Pero el sindicalismo no puede colaborar en este proceso de ocultación; bien al contrario, se pueden y se deben definir estrategias, actuaciones y discursos sindicales que nos permitan avanzar, de manera real y significativa, en materia de igualdad entre hombres y mujeres.

Para ello el sindicalismo tiene que identificar con seriedad, con rigor, coordinada y coherentemente, todo su potencial de influencia, toda su capacidad de intervención.

Como parte contractual, legitimada merced a un proceso electoral en virtud del cual representa la voluntad de los trabajadores y trabajadoras, el sindicalismo tiene la capacidad de intervenir en el establecimiento de las relaciones laborales y su gobierno ulterior, a través de las comisiones de seguimiento.

Como interlocutor, legitimado también en a través de un proceso electoral acumulado, de los distintos gobiernos, está capacitado para llegar a acuerdos en el establecimiento de políticas sociales, económicas o laborales.
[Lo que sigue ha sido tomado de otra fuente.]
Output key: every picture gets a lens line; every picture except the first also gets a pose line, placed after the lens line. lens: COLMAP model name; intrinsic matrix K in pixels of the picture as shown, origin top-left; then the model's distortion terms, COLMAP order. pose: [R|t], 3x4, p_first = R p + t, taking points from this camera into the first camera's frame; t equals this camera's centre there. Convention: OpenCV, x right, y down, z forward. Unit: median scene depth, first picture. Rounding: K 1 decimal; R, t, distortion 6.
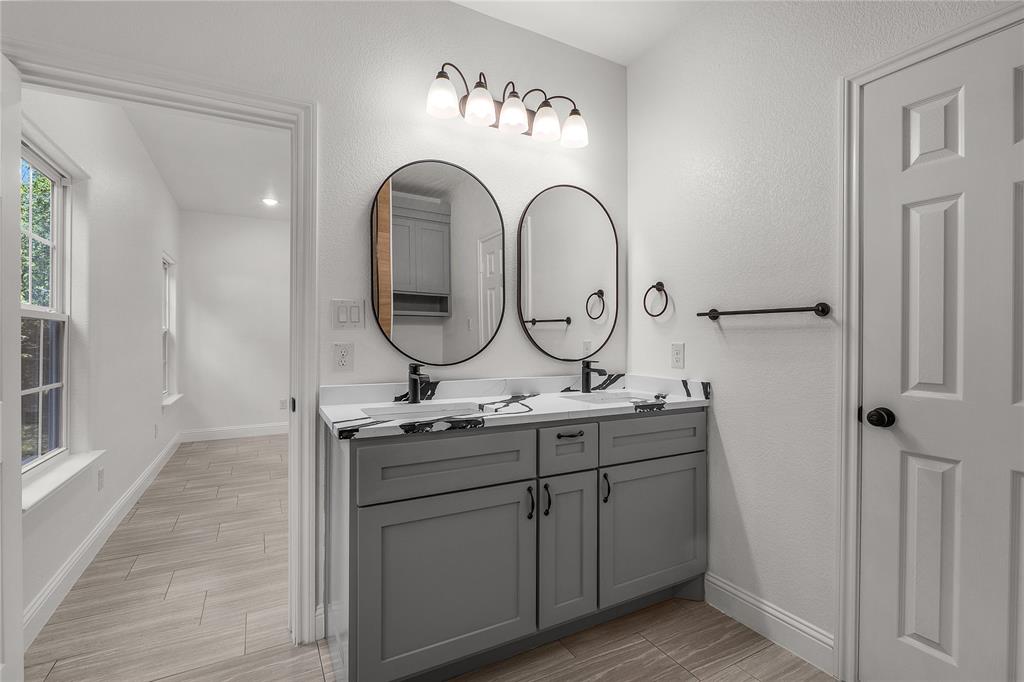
lens RADIAL K [[453.3, 0, 513.6], [0, 453.3, 339.9], [0, 0, 1]] dist [0.005397, -0.000791]
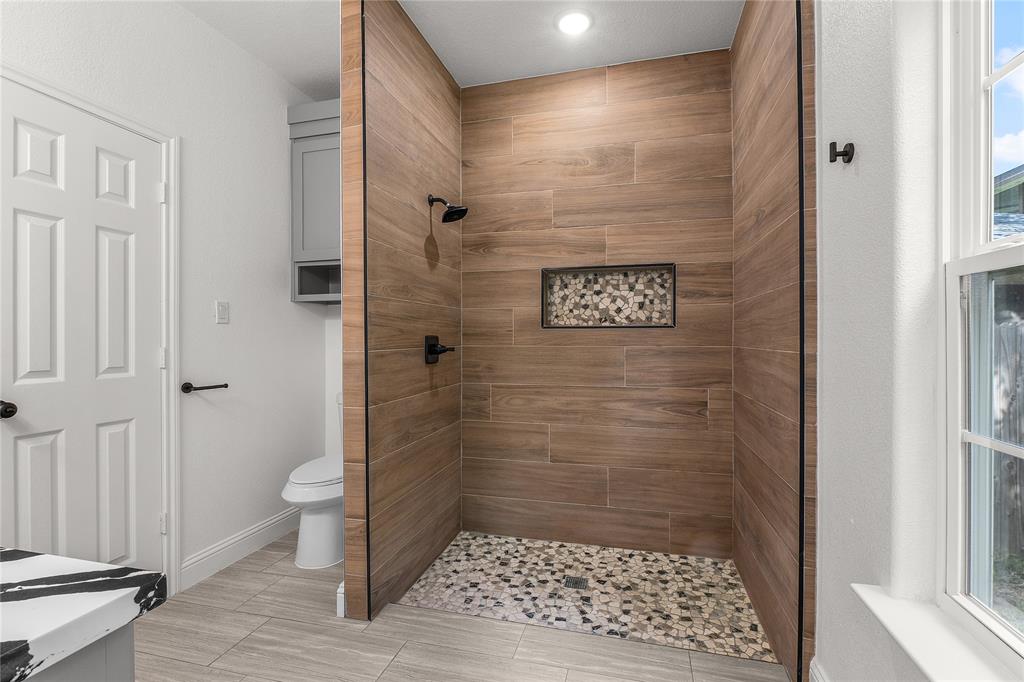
lens RADIAL K [[453.3, 0, 515.5], [0, 453.3, 338.3], [0, 0, 1]] dist [0.005397, -0.000791]
pose [[-0.724008, -0.003939, 0.689780, -0.761960], [-0.001120, 0.999989, 0.004534, 0.004795], [-0.689791, 0.002510, -0.724004, 0.990407]]
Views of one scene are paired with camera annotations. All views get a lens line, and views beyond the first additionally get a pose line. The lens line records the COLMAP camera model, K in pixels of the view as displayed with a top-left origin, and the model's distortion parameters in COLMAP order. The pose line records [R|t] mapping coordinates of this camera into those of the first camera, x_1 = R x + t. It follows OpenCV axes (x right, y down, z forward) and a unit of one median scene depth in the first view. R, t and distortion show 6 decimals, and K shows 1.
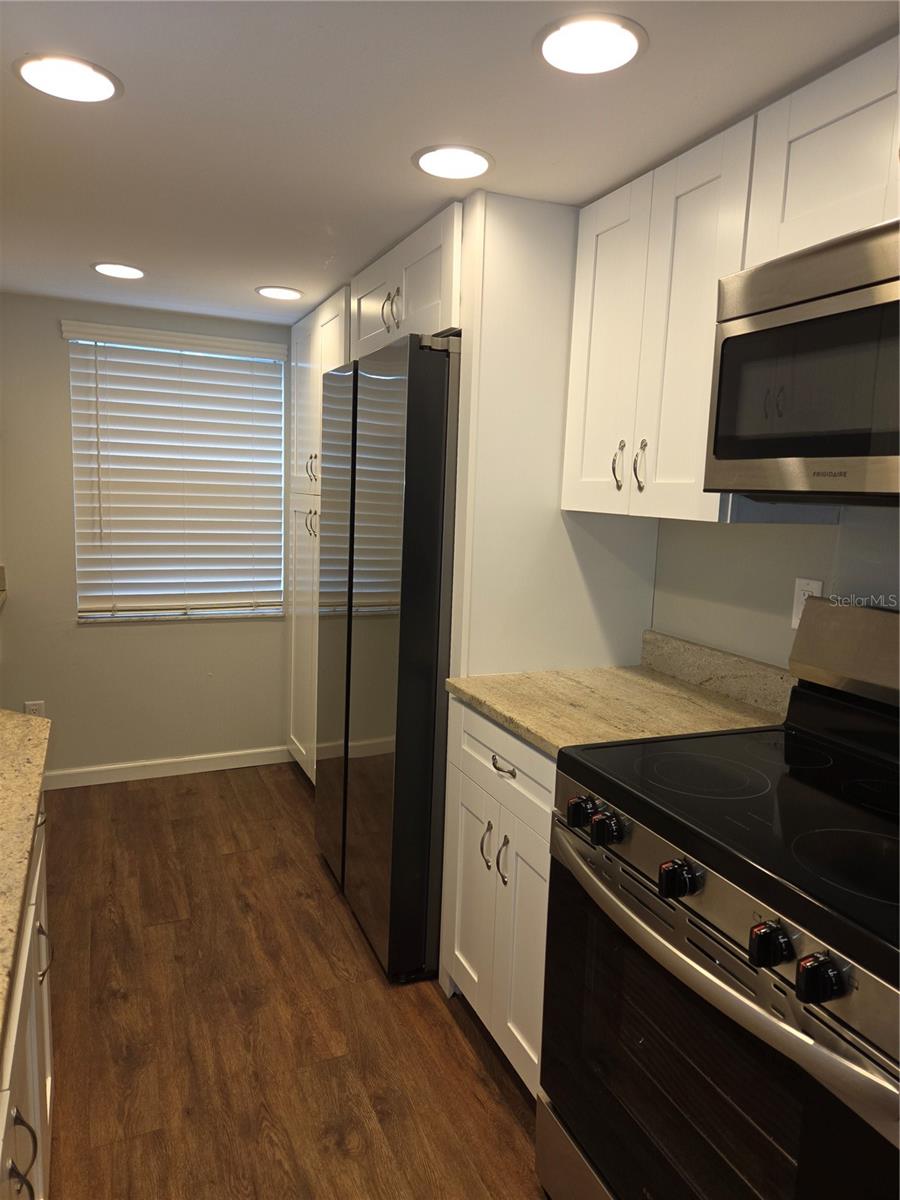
lens RADIAL K [[807.8, 0, 457.8], [0, 807.8, 594.1], [0, 0, 1]] dist [0.050629, -0.038829]
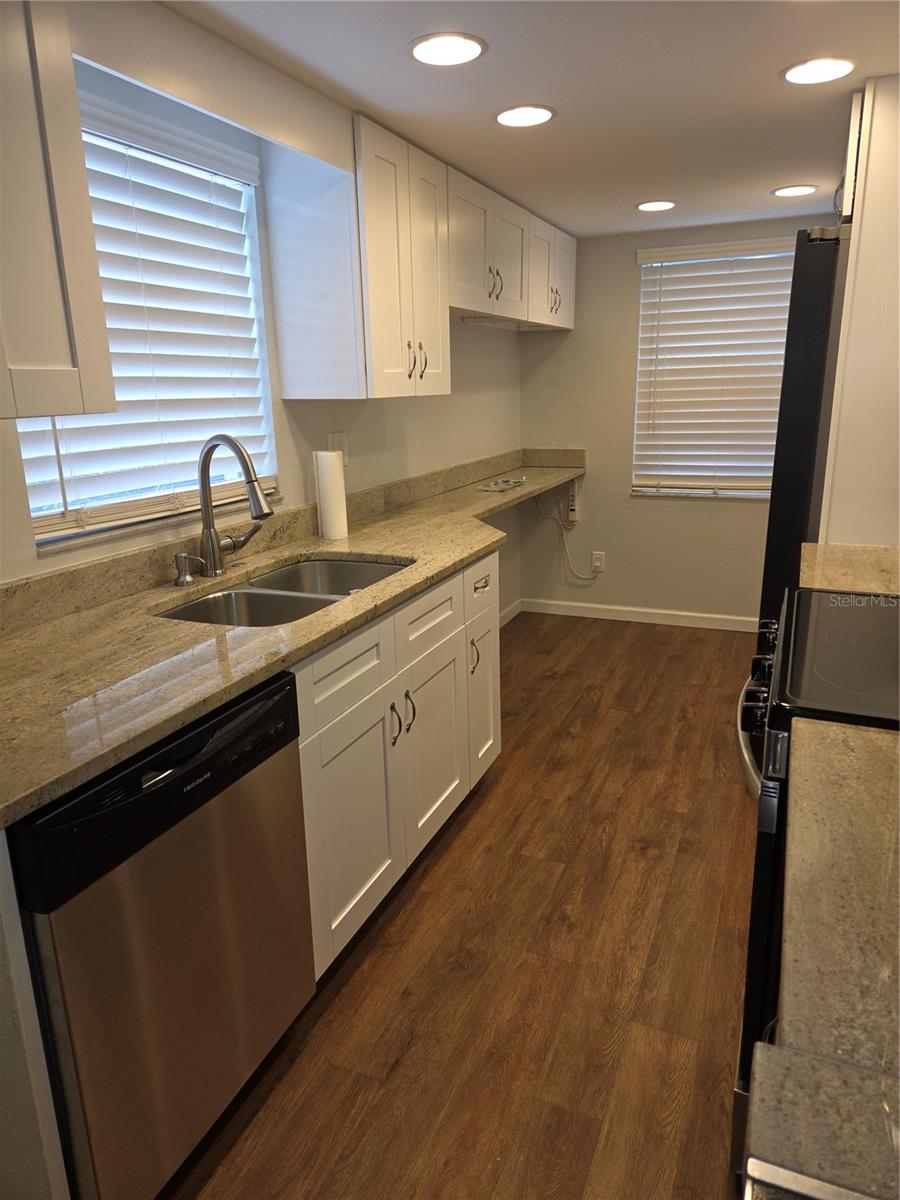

Como agente social, igualmente legitimado, tiene capacidad de influencia, a través de su participación en distintas instituciones y organismos que elaboran o ejecutan las diferentes políticas.

Como organización sociopolítica, tiene la capacidad de elaborar iniciativas y propuestas, analizar y valorar las iniciativas y propuestas de otros ámbitos e instituciones, y generar y establecerse a sí mismo como referente social de opinión.

Como organización democrática, tiene la capacidad de construir, articulando las voluntades e intereses parciales, individuales, diversos, sus iniciativas y propuestas, sus análisis y valoraciones y sus opiniones.

Como organización, a secas, tiene la capacidad de revisar y establecer sus propios mecanismos de incorporación, vinculación, participación y gestión de sus recursos humanos.

O dicho de otra manera, el sindicalismo, las organizaciones sindicales, tienen capacidad política, normativa, de organización, de administración, de gestión y de opinión.

Así pues, no es el definido por el sindicalismo un espacio residual la lucha contra la discriminación hacia las mujeres y en el avance hacia la igualdad de oportunidades y de trato entre hombres y mujeres. A menos que lo quiera ser.